Task requirements:
Restate the records that follow word for word; no pictures should appear.

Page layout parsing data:
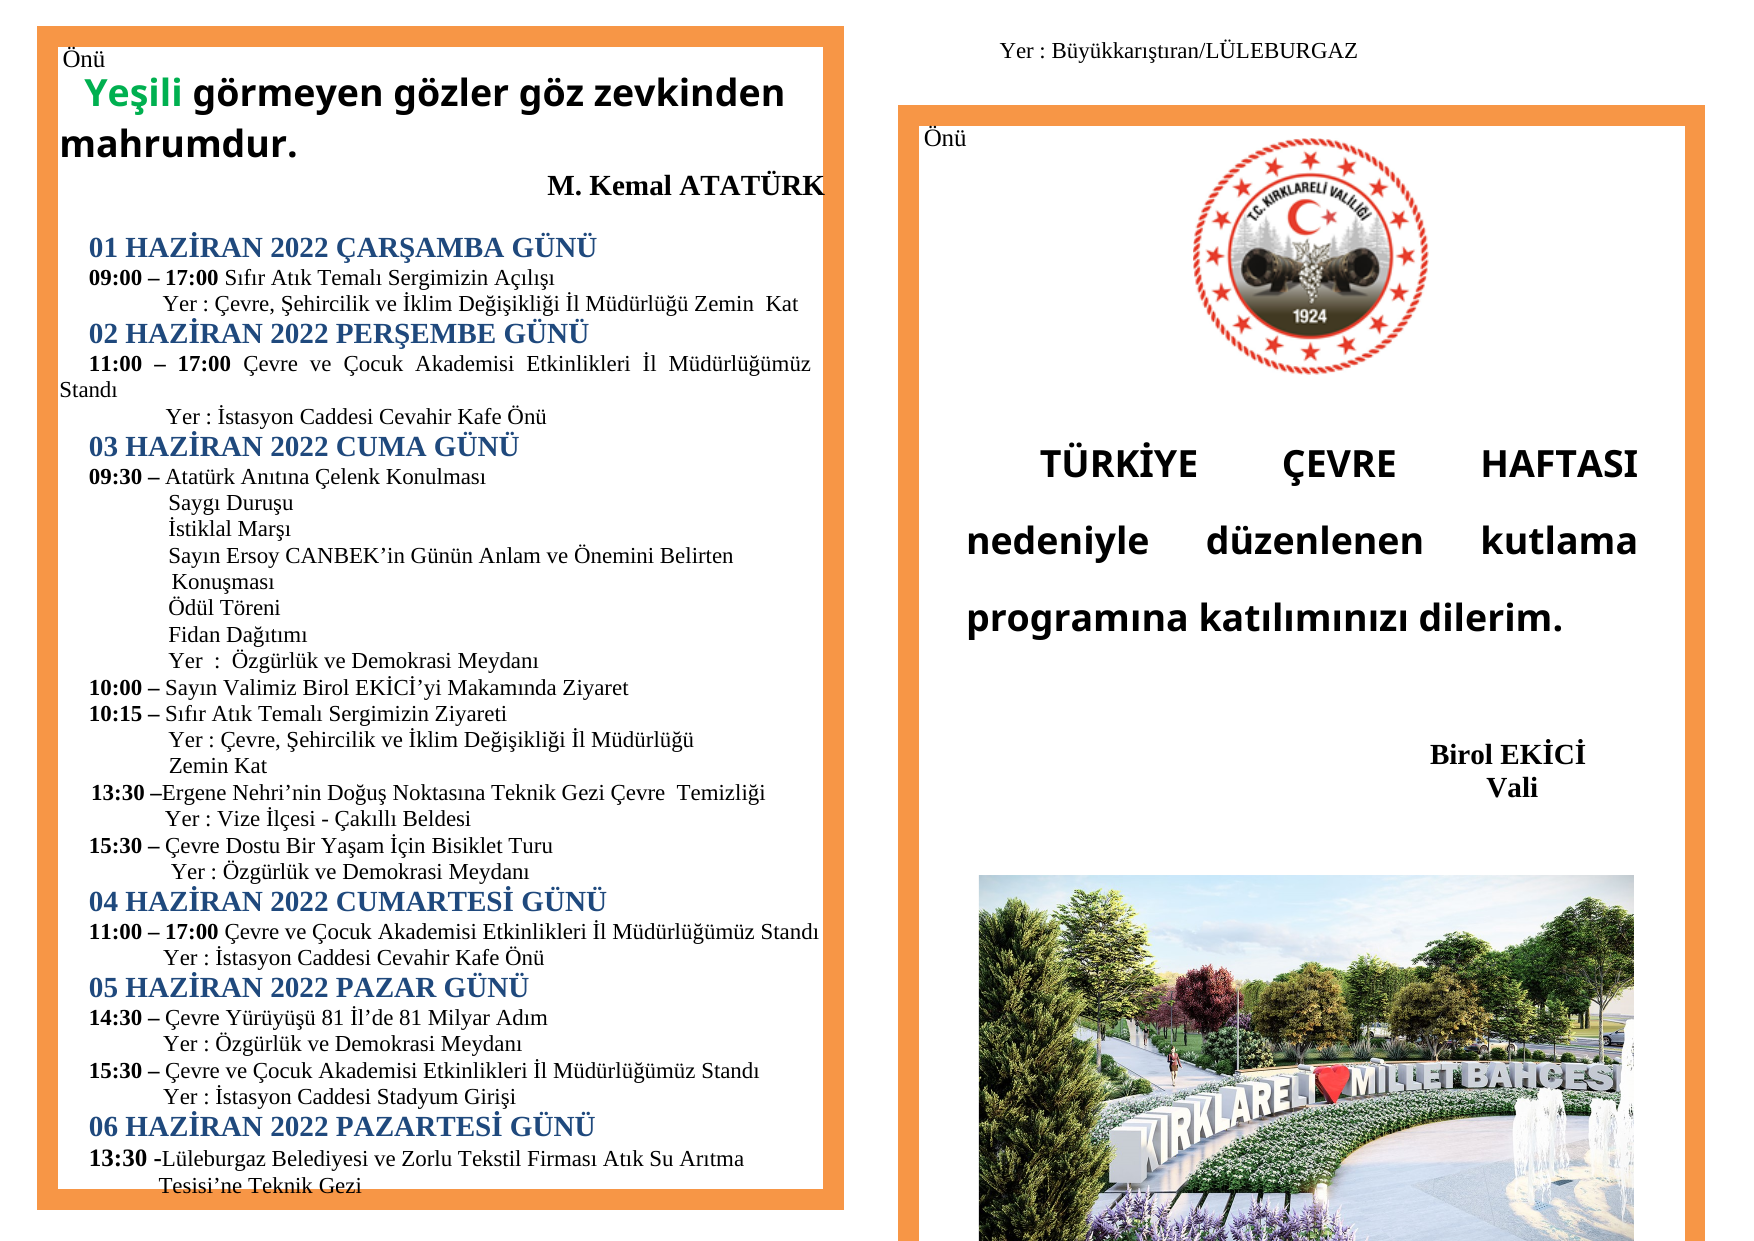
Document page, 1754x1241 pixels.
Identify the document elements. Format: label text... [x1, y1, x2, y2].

text Yer : Çevre, Şehircilik ve İklim Değişikliği İl Müdürlüğü Zemin Kat [162, 290, 812, 317]
text 01 HAZİRAN 2022 ÇARŞAMBA GÜNÜ [59, 230, 834, 264]
text Yer : Özgürlük ve Demokrasi Meydanı [59, 858, 812, 884]
text Yer : Vize İlçesi - Çakıllı Beldesi [59, 805, 812, 832]
text 09:00 – 17:00 Sıfır Atık Temalı Sergimizin Açılışı [59, 264, 834, 290]
text Yer : Çevre, Şehircilik ve İklim Değişikliği İl Müdürlüğü Zemin Kat [162, 726, 812, 779]
text Yer : İstasyon Caddesi Cevahir Kafe Önü [59, 944, 827, 971]
text 09:30 – Atatürk Anıtına Çelenk Konulması [59, 463, 812, 489]
text Saygı Duruşu [59, 489, 812, 515]
text Birol EKİCİ [1327, 737, 1674, 771]
text 05 HAZİRAN 2022 PAZAR GÜNÜ [59, 971, 812, 1004]
text 06 HAZİRAN 2022 PAZARTESİ GÜNÜ [59, 1109, 812, 1143]
picture [1193, 138, 1429, 375]
text Yer : Özgürlük ve Demokrasi Meydanı [59, 647, 827, 673]
text 11:00 – 17:00 Çevre ve Çocuk Akademisi Etkinlikleri İl Müdürlüğümüz Standı [59, 918, 827, 944]
text İstiklal Marşı [59, 515, 812, 542]
text 03 HAZİRAN 2022 CUMA GÜNÜ [59, 429, 812, 463]
text 02 HAZİRAN 2022 PERŞEMBE GÜNÜ [59, 317, 812, 350]
text 13:30 –Ergene Nehri’nin Doğuş Noktasına Teknik Gezi Çevre Temizliği [74, 779, 812, 805]
text Yer : İstasyon Caddesi Cevahir Kafe Önü [74, 403, 812, 429]
text Fidan Dağıtımı [59, 621, 812, 647]
text 15:30 – Çevre ve Çocuk Akademisi Etkinlikleri İl Müdürlüğümüz Standı [59, 1057, 827, 1083]
text 14:30 – Çevre Yürüyüşü 81 İl’de 81 Milyar Adım [59, 1004, 827, 1031]
text Yer : Özgürlük ve Demokrasi Meydanı [59, 1031, 827, 1057]
text Sayın Ersoy CANBEK’in Günün Anlam ve Önemini Belirten Konuşması [162, 542, 812, 594]
text 11:00 – 17:00 Çevre ve Çocuk Akademisi Etkinlikleri İl Müdürlüğümüz Standı [59, 350, 812, 403]
text Vali [947, 771, 1652, 804]
text Yeşili görmeyen gözler göz zevkinden mahrumdur. [59, 66, 834, 168]
text Ödül Töreni [59, 594, 812, 621]
text 10:00 – Sayın Valimiz Birol EKİCİ’yi Makamında Ziyaret [59, 673, 812, 700]
text Yer : İstasyon Caddesi Stadyum Girişi [59, 1083, 827, 1109]
text Yer : Büyükkarıştıran/LÜLEBURGAZ [899, 37, 1667, 63]
picture [978, 875, 1634, 1241]
text M. Kemal ATATÜRK [59, 168, 834, 202]
text 15:30 – Çevre Dostu Bir Yaşam İçin Bisiklet Turu [59, 832, 812, 858]
text 13:30 -Lüleburgaz Belediyesi ve Zorlu Tekstil Firması Atık Su Arıtma Tesisi’ne Teknik Gezi [89, 1143, 827, 1198]
text 10:15 – Sıfır Atık Temalı Sergimizin Ziyareti [59, 700, 812, 726]
text 04 HAZİRAN 2022 CUMARTESİ GÜNÜ [59, 884, 812, 918]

Response area:
Document page, 1754x1241 pixels.
Identify the document elements. Format: label text... [x1, y1, x2, y2].

text Yer : Çevre, Şehircilik ve İklim Değişikliği İl Müdürlüğü Zemin Kat [162, 290, 812, 317]
text 01 HAZİRAN 2022 ÇARŞAMBA GÜNÜ [59, 230, 834, 264]
text Yer : Özgürlük ve Demokrasi Meydanı [59, 858, 812, 884]
text Yer : Vize İlçesi - Çakıllı Beldesi [59, 805, 812, 832]
text 09:00 – 17:00 Sıfır Atık Temalı Sergimizin Açılışı [59, 264, 834, 290]
text Yer : Çevre, Şehircilik ve İklim Değişikliği İl Müdürlüğü Zemin Kat [162, 726, 812, 779]
text Yer : İstasyon Caddesi Cevahir Kafe Önü [59, 944, 827, 971]
text 09:30 – Atatürk Anıtına Çelenk Konulması [59, 463, 812, 489]
text Saygı Duruşu [59, 489, 812, 515]
text Birol EKİCİ [1327, 737, 1674, 771]
text 05 HAZİRAN 2022 PAZAR GÜNÜ [59, 971, 812, 1004]
text 06 HAZİRAN 2022 PAZARTESİ GÜNÜ [59, 1109, 812, 1143]
picture [1193, 138, 1429, 375]
text Yer : Özgürlük ve Demokrasi Meydanı [59, 647, 827, 673]
text 11:00 – 17:00 Çevre ve Çocuk Akademisi Etkinlikleri İl Müdürlüğümüz Standı [59, 918, 827, 944]
text İstiklal Marşı [59, 515, 812, 542]
text 03 HAZİRAN 2022 CUMA GÜNÜ [59, 429, 812, 463]
text 02 HAZİRAN 2022 PERŞEMBE GÜNÜ [59, 317, 812, 350]
text 13:30 –Ergene Nehri’nin Doğuş Noktasına Teknik Gezi Çevre Temizliği [74, 779, 812, 805]
text Yer : İstasyon Caddesi Cevahir Kafe Önü [74, 403, 812, 429]
text Fidan Dağıtımı [59, 621, 812, 647]
text 15:30 – Çevre ve Çocuk Akademisi Etkinlikleri İl Müdürlüğümüz Standı [59, 1057, 827, 1083]
text 14:30 – Çevre Yürüyüşü 81 İl’de 81 Milyar Adım [59, 1004, 827, 1031]
text Yer : Özgürlük ve Demokrasi Meydanı [59, 1031, 827, 1057]
text Sayın Ersoy CANBEK’in Günün Anlam ve Önemini Belirten Konuşması [162, 542, 812, 594]
text 11:00 – 17:00 Çevre ve Çocuk Akademisi Etkinlikleri İl Müdürlüğümüz Standı [59, 350, 812, 403]
text Vali [947, 771, 1652, 804]
text Yeşili görmeyen gözler göz zevkinden mahrumdur. [59, 66, 834, 168]
text Ödül Töreni [59, 594, 812, 621]
text 10:00 – Sayın Valimiz Birol EKİCİ’yi Makamında Ziyaret [59, 673, 812, 700]
text Yer : İstasyon Caddesi Stadyum Girişi [59, 1083, 827, 1109]
text Yer : Büyükkarıştıran/LÜLEBURGAZ [899, 37, 1667, 63]
picture [978, 875, 1634, 1241]
text M. Kemal ATATÜRK [59, 168, 834, 202]
text 15:30 – Çevre Dostu Bir Yaşam İçin Bisiklet Turu [59, 832, 812, 858]
text 13:30 -Lüleburgaz Belediyesi ve Zorlu Tekstil Firması Atık Su Arıtma Tesisi’ne Teknik Gezi [89, 1143, 827, 1198]
text 10:15 – Sıfır Atık Temalı Sergimizin Ziyareti [59, 700, 812, 726]
text 04 HAZİRAN 2022 CUMARTESİ GÜNÜ [59, 884, 812, 918]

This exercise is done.